2013年3月20日、黒田東彦氏が日本銀行の総裁に就任した。安倍晋三首相の「今までとは次元の違う金融緩和をしてほしい」という要請を受けて、彼が発表した「マネタリーベース(日銀の発行する通貨)を2年で2倍にする」という「量的・質的緩和」は、まさに異次元の金融政策として市場に衝撃を与えた。

 それから1年。異次元緩和は何を変え、何を変えなかったのだろうか。ここでは黒田日銀の1年をデータで振り返ってみよう。

株価は「リーマン・ショック前」に戻った

 この1年で最も目立った変化は、株価が上がったことだ。図1のように、日経平均株価は、黒田氏が就任したときの1万2000円台から、昨年末には1万6000円台に乗せた。

図1 GDPと為替と株価(出所:内閣府ほか)

 株価上昇は安倍首相が就任した2012年末から始まっていたが、それから1年で「リーマン・ショック」前の2007年末の水準に戻した。これはドル/円レートとほぼ連動して動いており、円安が株高の原因だったことが分かる。

 しかし今年に入ってから日経平均は下がり、1万4000円台になった。そして昨年末までドル/円と連動していた株価が、今年に入ってあまり連動しなくなった。ドルは101~104円のレンジを上下しているが、株価は一本調子で下げている。

 これは当初の「量的緩和→円安→製造業の業績回復」という予想に反して、貿易赤字が史上最悪になったことが影響しているのだろう。
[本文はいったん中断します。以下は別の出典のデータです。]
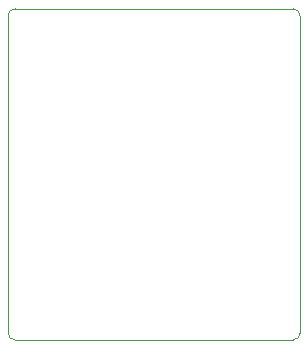
<source format=gbr>
%TF.GenerationSoftware,KiCad,Pcbnew,(6.0.5)*%
%TF.CreationDate,2022-12-09T20:35:02-05:00*%
%TF.ProjectId,Dev_Board_Adapter,4465765f-426f-4617-9264-5f4164617074,rev?*%
%TF.SameCoordinates,Original*%
%TF.FileFunction,Profile,NP*%
%FSLAX46Y46*%
G04 Gerber Fmt 4.6, Leading zero omitted, Abs format (unit mm)*
G04 Created by KiCad (PCBNEW (6.0.5)) date 2022-12-09 20:35:02*
%MOMM*%
%LPD*%
G01*
G04 APERTURE LIST*
%TA.AperFunction,Profile*%
%ADD10C,0.100000*%
%TD*%
G04 APERTURE END LIST*
D10*
X112262434Y-97177677D02*
X112262434Y-70358006D01*
X136382633Y-97803375D02*
X112874434Y-97803375D01*
X112879681Y-69746006D02*
X136390823Y-69746006D01*
X112879681Y-69746011D02*
G75*
G03*
X112262434Y-70358006I19J-617289D01*
G01*
X137002823Y-70356194D02*
X137002823Y-97191375D01*
X137002797Y-70356194D02*
G75*
G03*
X136390823Y-69746006I-610197J-6D01*
G01*
X136382633Y-97803378D02*
G75*
G03*
X137002823Y-97191375I-33J620278D01*
G01*
X112262471Y-97177677D02*
G75*
G03*
X112874434Y-97803375I625829J-23D01*
G01*
M02*

</source>
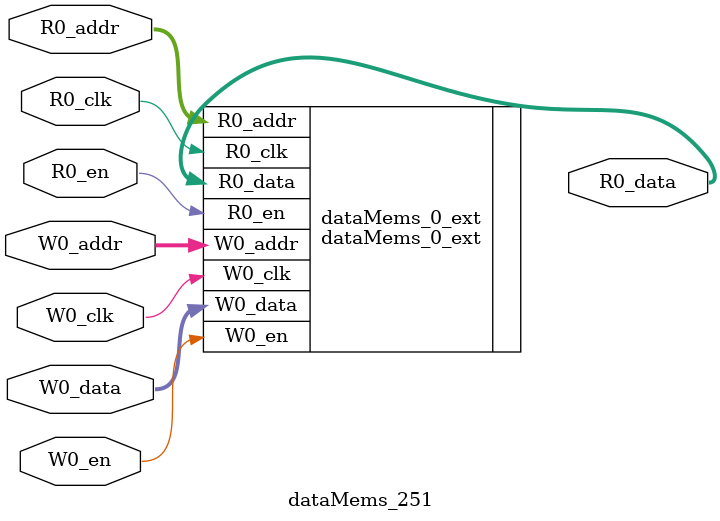
<source format=sv>
`ifndef RANDOMIZE
  `ifdef RANDOMIZE_REG_INIT
    `define RANDOMIZE
  `endif // RANDOMIZE_REG_INIT
`endif // not def RANDOMIZE
`ifndef RANDOMIZE
  `ifdef RANDOMIZE_MEM_INIT
    `define RANDOMIZE
  `endif // RANDOMIZE_MEM_INIT
`endif // not def RANDOMIZE

`ifndef RANDOM
  `define RANDOM $random
`endif // not def RANDOM

// Users can define 'PRINTF_COND' to add an extra gate to prints.
`ifndef PRINTF_COND_
  `ifdef PRINTF_COND
    `define PRINTF_COND_ (`PRINTF_COND)
  `else  // PRINTF_COND
    `define PRINTF_COND_ 1
  `endif // PRINTF_COND
`endif // not def PRINTF_COND_

// Users can define 'ASSERT_VERBOSE_COND' to add an extra gate to assert error printing.
`ifndef ASSERT_VERBOSE_COND_
  `ifdef ASSERT_VERBOSE_COND
    `define ASSERT_VERBOSE_COND_ (`ASSERT_VERBOSE_COND)
  `else  // ASSERT_VERBOSE_COND
    `define ASSERT_VERBOSE_COND_ 1
  `endif // ASSERT_VERBOSE_COND
`endif // not def ASSERT_VERBOSE_COND_

// Users can define 'STOP_COND' to add an extra gate to stop conditions.
`ifndef STOP_COND_
  `ifdef STOP_COND
    `define STOP_COND_ (`STOP_COND)
  `else  // STOP_COND
    `define STOP_COND_ 1
  `endif // STOP_COND
`endif // not def STOP_COND_

// Users can define INIT_RANDOM as general code that gets injected into the
// initializer block for modules with registers.
`ifndef INIT_RANDOM
  `define INIT_RANDOM
`endif // not def INIT_RANDOM

// If using random initialization, you can also define RANDOMIZE_DELAY to
// customize the delay used, otherwise 0.002 is used.
`ifndef RANDOMIZE_DELAY
  `define RANDOMIZE_DELAY 0.002
`endif // not def RANDOMIZE_DELAY

// Define INIT_RANDOM_PROLOG_ for use in our modules below.
`ifndef INIT_RANDOM_PROLOG_
  `ifdef RANDOMIZE
    `ifdef VERILATOR
      `define INIT_RANDOM_PROLOG_ `INIT_RANDOM
    `else  // VERILATOR
      `define INIT_RANDOM_PROLOG_ `INIT_RANDOM #`RANDOMIZE_DELAY begin end
    `endif // VERILATOR
  `else  // RANDOMIZE
    `define INIT_RANDOM_PROLOG_
  `endif // RANDOMIZE
`endif // not def INIT_RANDOM_PROLOG_

// Include register initializers in init blocks unless synthesis is set
`ifndef SYNTHESIS
  `ifndef ENABLE_INITIAL_REG_
    `define ENABLE_INITIAL_REG_
  `endif // not def ENABLE_INITIAL_REG_
`endif // not def SYNTHESIS

// Include rmemory initializers in init blocks unless synthesis is set
`ifndef SYNTHESIS
  `ifndef ENABLE_INITIAL_MEM_
    `define ENABLE_INITIAL_MEM_
  `endif // not def ENABLE_INITIAL_MEM_
`endif // not def SYNTHESIS

module dataMems_251(	// @[generators/ara/src/main/scala/UnsafeAXI4ToTL.scala:365:62]
  input  [4:0]  R0_addr,
  input         R0_en,
  input         R0_clk,
  output [66:0] R0_data,
  input  [4:0]  W0_addr,
  input         W0_en,
  input         W0_clk,
  input  [66:0] W0_data
);

  dataMems_0_ext dataMems_0_ext (	// @[generators/ara/src/main/scala/UnsafeAXI4ToTL.scala:365:62]
    .R0_addr (R0_addr),
    .R0_en   (R0_en),
    .R0_clk  (R0_clk),
    .R0_data (R0_data),
    .W0_addr (W0_addr),
    .W0_en   (W0_en),
    .W0_clk  (W0_clk),
    .W0_data (W0_data)
  );
endmodule


</source>
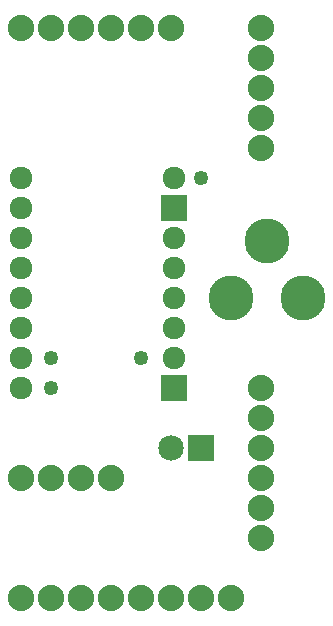
<source format=gbs>
G04 MADE WITH FRITZING*
G04 WWW.FRITZING.ORG*
G04 DOUBLE SIDED*
G04 HOLES PLATED*
G04 CONTOUR ON CENTER OF CONTOUR VECTOR*
%ASAXBY*%
%FSLAX23Y23*%
%MOIN*%
%OFA0B0*%
%SFA1.0B1.0*%
%ADD10C,0.088000*%
%ADD11C,0.049370*%
%ADD12C,0.085000*%
%ADD13C,0.150000*%
%ADD14C,0.075720*%
%ADD15R,0.085000X0.085000*%
%LNMASK0*%
G90*
G70*
G54D10*
X920Y2000D03*
X920Y1900D03*
X920Y1800D03*
X920Y1700D03*
X920Y1600D03*
G54D11*
X520Y900D03*
X720Y1500D03*
X220Y800D03*
X220Y900D03*
G54D10*
X120Y500D03*
X220Y500D03*
X320Y500D03*
X420Y500D03*
G54D12*
X720Y600D03*
X620Y600D03*
G54D10*
X120Y2000D03*
X220Y2000D03*
X320Y2000D03*
X420Y2000D03*
X520Y2000D03*
X620Y2000D03*
X820Y100D03*
X720Y100D03*
X620Y100D03*
X520Y100D03*
X420Y100D03*
X320Y100D03*
X220Y100D03*
X120Y100D03*
G54D13*
X820Y1100D03*
X1060Y1100D03*
X940Y1290D03*
G54D14*
X120Y1400D03*
X120Y1300D03*
X120Y1200D03*
X120Y1100D03*
X120Y1000D03*
X120Y900D03*
X120Y800D03*
X630Y800D03*
X120Y1500D03*
X630Y1300D03*
X630Y1200D03*
X630Y1100D03*
X630Y1000D03*
X630Y900D03*
X630Y1500D03*
X630Y1400D03*
G54D10*
X920Y800D03*
X920Y700D03*
X920Y600D03*
X920Y500D03*
X920Y400D03*
X920Y300D03*
G54D15*
X720Y600D03*
X630Y800D03*
X630Y1400D03*
G04 End of Mask0*
M02*
</source>
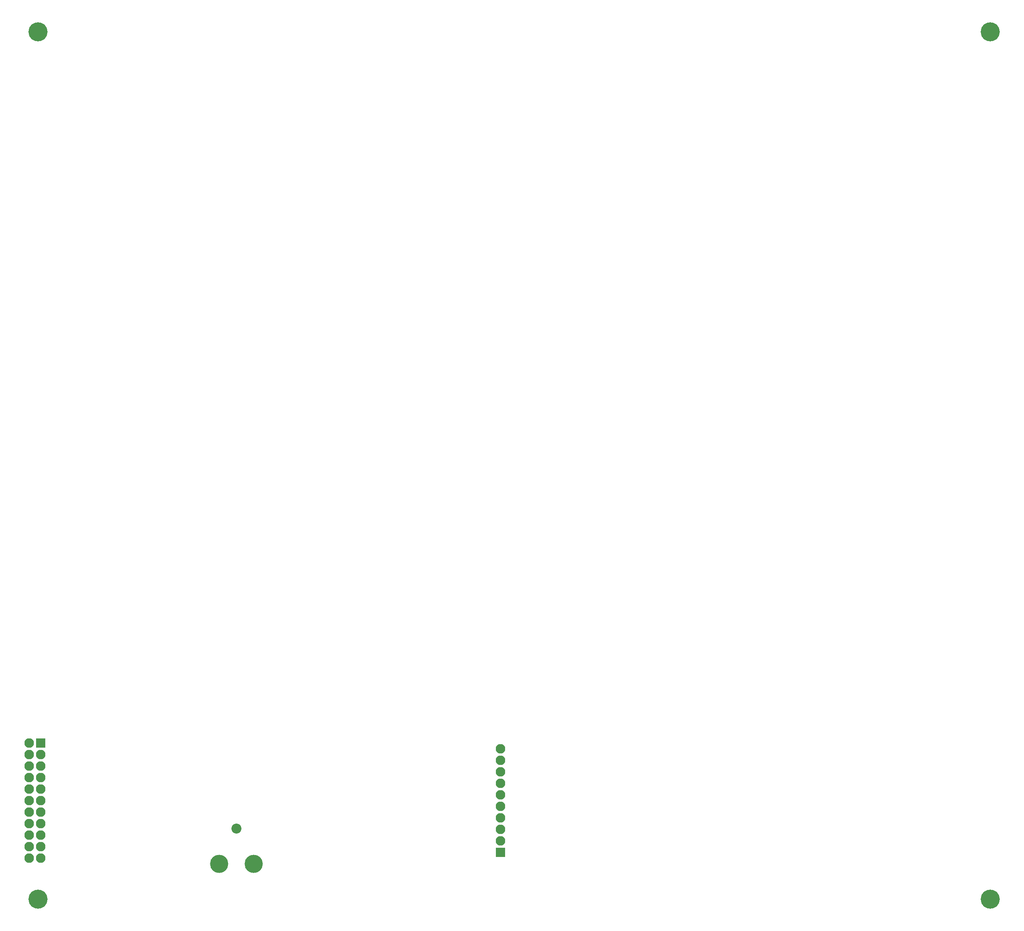
<source format=gbs>
%FSLAX24Y24*%
%MOIN*%
G70*
G01*
G75*
G04 Layer_Color=16711935*
%ADD10R,0.1181X0.0551*%
%ADD11R,0.0433X0.0394*%
%ADD12C,0.0394*%
%ADD13R,0.0512X0.0591*%
%ADD14R,0.0433X0.0236*%
%ADD15R,0.0290X0.0220*%
%ADD16R,0.0118X0.0472*%
%ADD17R,0.0571X0.0177*%
%ADD18R,0.0335X0.0110*%
%ADD19R,0.0110X0.0335*%
%ADD20R,0.0276X0.0118*%
%ADD21R,0.0480X0.0358*%
%ADD22R,0.0358X0.0480*%
%ADD23R,0.0500X0.0200*%
%ADD24R,0.0200X0.0500*%
%ADD25R,0.0472X0.0118*%
%ADD26R,0.0551X0.0118*%
%ADD27R,0.0630X0.0709*%
%ADD28R,0.0906X0.0236*%
%ADD29R,0.0236X0.0433*%
%ADD30R,0.0591X0.0512*%
%ADD31C,0.0100*%
%ADD32C,0.0110*%
%ADD33C,0.1575*%
%ADD34C,0.0748*%
%ADD35R,0.0748X0.0748*%
%ADD36C,0.0787*%
%ADD37C,0.1496*%
%ADD38C,0.0280*%
%ADD39C,0.0098*%
%ADD40C,0.0118*%
%ADD41C,0.0050*%
%ADD42C,0.0079*%
%ADD43C,0.0059*%
%ADD44R,0.1161X0.0531*%
%ADD45R,0.0413X0.0374*%
%ADD46C,0.0374*%
%ADD47R,0.0492X0.0571*%
%ADD48R,0.0413X0.0216*%
%ADD49R,0.0270X0.0200*%
%ADD50R,0.0098X0.0452*%
%ADD51R,0.0551X0.0157*%
%ADD52R,0.0315X0.0090*%
%ADD53R,0.0090X0.0315*%
%ADD54R,0.0256X0.0098*%
%ADD55R,0.0460X0.0338*%
%ADD56R,0.0338X0.0460*%
%ADD57R,0.0480X0.0180*%
%ADD58R,0.0180X0.0480*%
%ADD59R,0.0452X0.0098*%
%ADD60R,0.0531X0.0098*%
%ADD61R,0.0610X0.0689*%
%ADD62R,0.0886X0.0216*%
%ADD63R,0.0216X0.0413*%
%ADD64R,0.0571X0.0492*%
%ADD65R,0.1261X0.0631*%
%ADD66R,0.0513X0.0474*%
%ADD67C,0.0787*%
%ADD68R,0.0592X0.0671*%
%ADD69R,0.0513X0.0316*%
%ADD70R,0.0370X0.0300*%
%ADD71R,0.0198X0.0552*%
%ADD72R,0.0610X0.0217*%
%ADD73R,0.0375X0.0150*%
%ADD74R,0.0150X0.0375*%
%ADD75R,0.0316X0.0158*%
%ADD76R,0.0560X0.0438*%
%ADD77R,0.0438X0.0560*%
%ADD78R,0.0580X0.0280*%
%ADD79R,0.0280X0.0580*%
%ADD80R,0.0552X0.0198*%
%ADD81R,0.0591X0.0157*%
%ADD82R,0.0710X0.0789*%
%ADD83R,0.0986X0.0316*%
%ADD84R,0.0316X0.0513*%
%ADD85R,0.0671X0.0592*%
%ADD86C,0.1655*%
%ADD87C,0.0828*%
%ADD88R,0.0828X0.0828*%
%ADD89C,0.0867*%
%ADD90C,0.1576*%
G54D86*
X-23124Y66831D02*
D03*
X59553D02*
D03*
X59553Y-8563D02*
D03*
X-23124D02*
D03*
G54D87*
X17028Y2500D02*
D03*
Y3500D02*
D03*
Y4500D02*
D03*
Y-500D02*
D03*
Y500D02*
D03*
Y1500D02*
D03*
Y-1500D02*
D03*
Y-2500D02*
D03*
Y-3500D02*
D03*
X-23906Y-4000D02*
D03*
X-22906Y-5000D02*
D03*
X-23906Y-2000D02*
D03*
Y-1000D02*
D03*
Y-0D02*
D03*
Y1000D02*
D03*
Y2000D02*
D03*
Y3000D02*
D03*
Y4000D02*
D03*
X-22906Y-2000D02*
D03*
Y-3000D02*
D03*
Y-4000D02*
D03*
Y1000D02*
D03*
Y-0D02*
D03*
Y-1000D02*
D03*
Y2000D02*
D03*
Y3000D02*
D03*
Y4000D02*
D03*
X-23906Y-5000D02*
D03*
Y5000D02*
D03*
Y-3000D02*
D03*
G54D88*
X17028Y-4500D02*
D03*
X-22906Y5000D02*
D03*
G54D89*
X-5906Y-2402D02*
D03*
G54D90*
X-7402Y-5472D02*
D03*
X-4409D02*
D03*
M02*

</source>
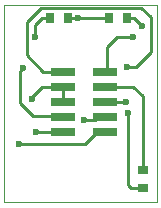
<source format=gtl>
G04 Layer_Physical_Order=1*
G04 Layer_Color=255*
%FSLAX25Y25*%
%MOIN*%
G70*
G01*
G75*
%ADD10R,0.08100X0.03000*%
%ADD11R,0.03543X0.02756*%
%ADD12R,0.02756X0.03543*%
%ADD13C,0.01000*%
%ADD14C,0.00394*%
%ADD15C,0.02362*%
D10*
X133500Y138500D02*
D03*
Y133500D02*
D03*
Y128500D02*
D03*
Y123500D02*
D03*
X119500D02*
D03*
Y128500D02*
D03*
Y133500D02*
D03*
Y138500D02*
D03*
Y143500D02*
D03*
X133500D02*
D03*
D11*
X146063Y104921D02*
D03*
Y110827D02*
D03*
D12*
X121063Y161417D02*
D03*
X115157D02*
D03*
X134843Y161417D02*
D03*
X140748D02*
D03*
D13*
X110276Y159095D02*
X112598Y161417D01*
X110276Y155039D02*
Y159095D01*
X112598Y161417D02*
X115157D01*
X107480Y160197D02*
X112244Y164961D01*
X107480Y149020D02*
Y160197D01*
Y149020D02*
X113000Y143500D01*
X105118Y143701D02*
X106299Y144882D01*
X105118Y133071D02*
Y143701D01*
Y133071D02*
X109449Y128740D01*
X143110Y161417D02*
X145866Y158661D01*
X140748Y161417D02*
X143110D01*
X112244Y164961D02*
X145669D01*
X148819Y161811D01*
Y150000D02*
Y161811D01*
X143858Y145039D02*
X148819Y150000D01*
X140945Y145039D02*
X143858D01*
X134843Y161417D02*
X134843Y161417D01*
X124409Y161417D02*
X134843D01*
X121063D02*
X124409D01*
X146063Y110827D02*
Y135437D01*
X143000Y138500D02*
X146063Y135437D01*
X133500Y138500D02*
X143000D01*
X141083Y105768D02*
Y129783D01*
Y105768D02*
X142126Y104724D01*
X140516Y133500D02*
X140551Y133465D01*
X133500Y133500D02*
X140516D01*
X145866Y104724D02*
X146063Y104921D01*
X142126Y104724D02*
X145866D01*
X130709Y123500D02*
X133500D01*
X126748Y119539D02*
X130709Y123500D01*
X104724Y119539D02*
X126748D01*
X130315Y127559D02*
X131496Y128740D01*
X126378Y127559D02*
X130315D01*
X110669Y123500D02*
X119500D01*
X109055Y134646D02*
Y135039D01*
X112516Y138500D01*
X119500D01*
X109449Y128740D02*
X119839D01*
X113000Y143500D02*
X120280D01*
X137402Y155118D02*
X142913D01*
X134252Y151969D02*
X137402Y155118D01*
X134252Y143701D02*
Y151969D01*
X119500Y133500D02*
Y138500D01*
D14*
X100000Y100000D02*
X150787D01*
Y165748D01*
X100000D02*
X150787D01*
X100000Y100000D02*
Y165748D01*
D15*
X110276Y155039D02*
D03*
X106299Y144882D02*
D03*
X145866Y158661D02*
D03*
X140945Y145039D02*
D03*
X124409Y161417D02*
D03*
X141083Y129783D02*
D03*
X140551Y133465D02*
D03*
X104724Y119539D02*
D03*
X126378Y127559D02*
D03*
X110669Y123500D02*
D03*
X109055Y134646D02*
D03*
X142913Y155118D02*
D03*
M02*

</source>
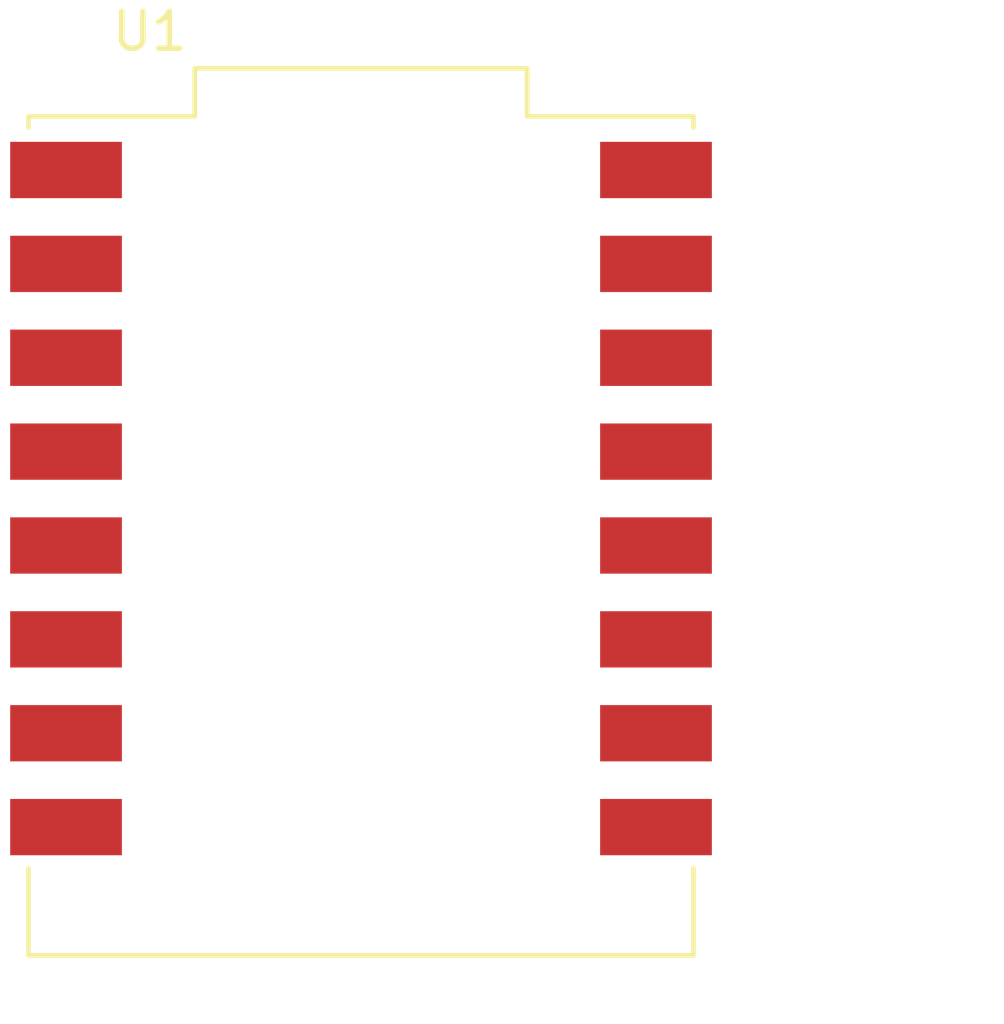
<source format=kicad_pcb>
(kicad_pcb
	(version 20241229)
	(generator "pcbnew")
	(generator_version "9.0")
	(general
		(thickness 1.6)
		(legacy_teardrops no)
	)
	(paper "A4")
	(layers
		(0 "F.Cu" signal)
		(2 "B.Cu" signal)
		(9 "F.Adhes" user "F.Adhesive")
		(11 "B.Adhes" user "B.Adhesive")
		(13 "F.Paste" user)
		(15 "B.Paste" user)
		(5 "F.SilkS" user "F.Silkscreen")
		(7 "B.SilkS" user "B.Silkscreen")
		(1 "F.Mask" user)
		(3 "B.Mask" user)
		(17 "Dwgs.User" user "User.Drawings")
		(19 "Cmts.User" user "User.Comments")
		(21 "Eco1.User" user "User.Eco1")
		(23 "Eco2.User" user "User.Eco2")
		(25 "Edge.Cuts" user)
		(27 "Margin" user)
		(31 "F.CrtYd" user "F.Courtyard")
		(29 "B.CrtYd" user "B.Courtyard")
		(35 "F.Fab" user)
		(33 "B.Fab" user)
		(39 "User.1" user)
		(41 "User.2" user)
		(43 "User.3" user)
		(45 "User.4" user)
	)
	(setup
		(pad_to_mask_clearance 0)
		(allow_soldermask_bridges_in_footprints no)
		(tenting front back)
		(pcbplotparams
			(layerselection 0x00000000_00000000_55555555_5755f5ff)
			(plot_on_all_layers_selection 0x00000000_00000000_00000000_00000000)
			(disableapertmacros no)
			(usegerberextensions no)
			(usegerberattributes yes)
			(usegerberadvancedattributes yes)
			(creategerberjobfile yes)
			(dashed_line_dash_ratio 12.000000)
			(dashed_line_gap_ratio 3.000000)
			(svgprecision 4)
			(plotframeref no)
			(mode 1)
			(useauxorigin no)
			(hpglpennumber 1)
			(hpglpenspeed 20)
			(hpglpendiameter 15.000000)
			(pdf_front_fp_property_popups yes)
			(pdf_back_fp_property_popups yes)
			(pdf_metadata yes)
			(pdf_single_document no)
			(dxfpolygonmode yes)
			(dxfimperialunits yes)
			(dxfusepcbnewfont yes)
			(psnegative no)
			(psa4output no)
			(plot_black_and_white yes)
			(plotinvisibletext no)
			(sketchpadsonfab no)
			(plotpadnumbers no)
			(hidednponfab no)
			(sketchdnponfab yes)
			(crossoutdnponfab yes)
			(subtractmaskfromsilk no)
			(outputformat 1)
			(mirror no)
			(drillshape 1)
			(scaleselection 1)
			(outputdirectory "")
		)
	)
	(net 0 "")
	(net 1 "unconnected-(U1-GPIO6-Pad6)")
	(net 2 "unconnected-(U1-GPIO4-Pad4)")
	(net 3 "unconnected-(U1-GPIO5-Pad5)")
	(net 4 "unconnected-(U1-GPIO7-Pad7)")
	(net 5 "unconnected-(U1-GPIO8-Pad8)")
	(net 6 "unconnected-(U1-GPIO2-Pad2)")
	(net 7 "unconnected-(U1-GPIO9-Pad9)")
	(net 8 "unconnected-(U1-Pad5V)")
	(net 9 "unconnected-(U1-GPIO1-Pad1)")
	(net 10 "unconnected-(U1-GND-PadG)")
	(net 11 "unconnected-(U1-GPIO10-Pad10)")
	(net 12 "unconnected-(U1-GPIO3-Pad3)")
	(net 13 "unconnected-(U1-GPIO20-Pad20)")
	(net 14 "unconnected-(U1-GPIO0-Pad0)")
	(net 15 "unconnected-(U1-GPIO21-Pad21)")
	(net 16 "unconnected-(U1-3V3-Pad3.3)")
	(footprint "ESP32-C3_SUPERMINI_SMD:MODULE_ESP32-C3_SUPERMINI" (layer "F.Cu") (at 117.515 67.62))
	(embedded_fonts no)
)

</source>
確かにトヨタ自動車やホンダなど一部の輸出企業は史上最高益を更新する勢いだが、原発を停止されたままの電力は巨額の赤字にあえいでいる。

 大きな違いは、今まで円安で業績が回復した電機の収益が悪化したことだ。これは電機産業がすでに輸入産業だからである。資本主義のグローバル化で、黒田氏の期待した「円安で景気回復」というメカニズムは働かず、むしろ貿易赤字が増えて円安は日本経済にマイナスになってしまった。

 ただ2012年までの日本の株価は大幅な過小評価であり、これがリーマン・ショック前に戻ったのは、日銀の大胆な金融緩和の心理的効果も大きい。この点では、異次元緩和は合格点と言えよう。